EMG load Test

ankurjain1 · 12-03-2018 09:54 PM

I am trying to do a load test to emg. I am sending 3K requests/sec. It is allowing maximum 900 req/sec. No failures but response time is increasing. I also set the “nodelay” property as true to avoid buffer. Cpu usage is also 60-70% throughout the test. Can explain what is happening behind this? How to stop buffering of requests?

@Dino @Anil Sagar @ Google

dchiesa1

I dunno, but benchmarking is hard. Here's what I suggest.

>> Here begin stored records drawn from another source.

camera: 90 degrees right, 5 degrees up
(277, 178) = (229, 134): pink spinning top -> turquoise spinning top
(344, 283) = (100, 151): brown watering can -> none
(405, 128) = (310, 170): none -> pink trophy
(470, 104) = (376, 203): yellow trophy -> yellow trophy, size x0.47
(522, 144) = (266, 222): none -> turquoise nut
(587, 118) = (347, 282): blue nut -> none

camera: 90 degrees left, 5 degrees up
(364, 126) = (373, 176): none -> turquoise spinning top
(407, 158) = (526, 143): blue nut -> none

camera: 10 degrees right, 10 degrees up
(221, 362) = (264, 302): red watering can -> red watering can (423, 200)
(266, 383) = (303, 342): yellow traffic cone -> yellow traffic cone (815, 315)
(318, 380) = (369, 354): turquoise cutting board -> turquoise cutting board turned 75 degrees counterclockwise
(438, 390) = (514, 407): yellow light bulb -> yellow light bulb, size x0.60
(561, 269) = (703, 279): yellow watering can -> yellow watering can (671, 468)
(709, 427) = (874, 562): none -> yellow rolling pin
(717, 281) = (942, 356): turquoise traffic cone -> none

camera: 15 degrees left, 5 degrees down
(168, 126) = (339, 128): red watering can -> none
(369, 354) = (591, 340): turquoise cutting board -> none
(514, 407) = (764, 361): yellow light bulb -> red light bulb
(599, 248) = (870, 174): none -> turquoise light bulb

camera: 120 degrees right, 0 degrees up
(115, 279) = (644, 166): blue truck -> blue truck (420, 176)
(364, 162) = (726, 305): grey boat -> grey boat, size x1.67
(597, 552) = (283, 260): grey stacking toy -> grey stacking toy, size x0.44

First, how's the network? 900 req/s might be all you can get if your network is saturated. It depends on the network interface you use, and the driver, and the size of each request and response. Suppose you have a 1gigabit NIC, and it's not virtual (not running on a VM). 1 gigabit is really "1 gigabits per second", which is a nominal value. That equates to 125 megabytes per second (8 bits per byte). Now if you are sending 1mb requests, with zero-size responses you should expect no more than 125 requests per second. BUT, that's not really possible because of HTTP overhead. if I send a http request, there are headers and TCP framing that also get sent. In my experience, HTTP API requests can reach up to around 70-75% of nominal network capacity. So that means instead of 125 megabytes per second, you should expect around 94 mb per second. And that is IN and OUT. Be sure to count requests and responses. If your request + response total about 106 kb, then 900 req/s is all you will possibly get through ANY software handling http requests. It's the full practical capacity of the NIC. For YOUR request + response, running through a 1gigabit NIC, compute the theoretical max throughput like this: (94 mb/s) * (1024 kb/mb) / (size of req+resp in KB) = theoretical throughput in requests per second. You might want to vary the request and response size to see the results.
If your NIC is virtual, then you have to figure out how much of the 1GB hardware capacity your VM is being allowed.
If your Nic is 10gigbit, then obviously everything is 10x more throughput.
This is all theoretical max. What happens in the backend? If you have a backend that is slow to respond, let's say it takes 15s to respond to a request, that means the EMG has to buffer (request rate) * 15 requests. If it's doing 900 req/s, that means EMG must buffer 900 * 15 = 13500 requests. If those requests each include 10k responses, thats a lot of memory being managed. All of that memory management costs CPU, and THAT could be driving your CPU to 60-70% or more. to fix this you need to make the back-end faster.
a CPU at 60-70% is not bad. When you conduct a benchmark , you'd like to see the resources that take stress, like the CPU and the NIC, to be at or as close to saturation as possible. As close as possible to 100% usage. In practice it's hard to do because not every workload can balance out that way. some workloads put more stress on the nic, some put more stress on the CPU. a CPU of 60-70% says to me you're driving it pretty well. BUT, the question is, is the CPU doing USEFUL work? If the NIC is saturated the CPU usage will go up, because the CPU spends cycles managing memory and buffers, while waiting for the NIC. The way to figure it out is to drive various loads and measure the CPU at each one. 100 req/s, 200 req/s, 300req/s, and so on. when you see the CPU ramp up non-linearly w/r/t the request volume, that's when you know the CPU is doing busywork, compensating for a saturated resource elsewhere.
TLS, HTTP keepalives will also affect CPU usage. Test various scenarios to figure out where the bottlenecks are.
Lots and lots of iteration! Keep turning dials and running tests, and the picture will become clearer.

Former Community Member

Can I please get some more information?

What is the size/capacity of the machine?
What tool was used to generate the requests?
Can we see a copy of the org-env-config.yaml file?

ankurjain1

Hi Srinandas,

Answers to your question:

1. I am using AWS Ec2 Instances of type t2.micro and t2.medium. I have increased the ulimit of the instances to 4k.

2. I am using "Locust" software to generate the load.

3.

Former Community Member

Can I please see the OAuth stanza? I want to make sure the token is cached. That will improve the performance.

t2.micro is rather small (1 vCPU and 1 GB RAM).

Lastly, how many clients/consumers are you starting? What does the output netstat say? I would like to know the number of TIME_WAIT and LISTEN TCP connections.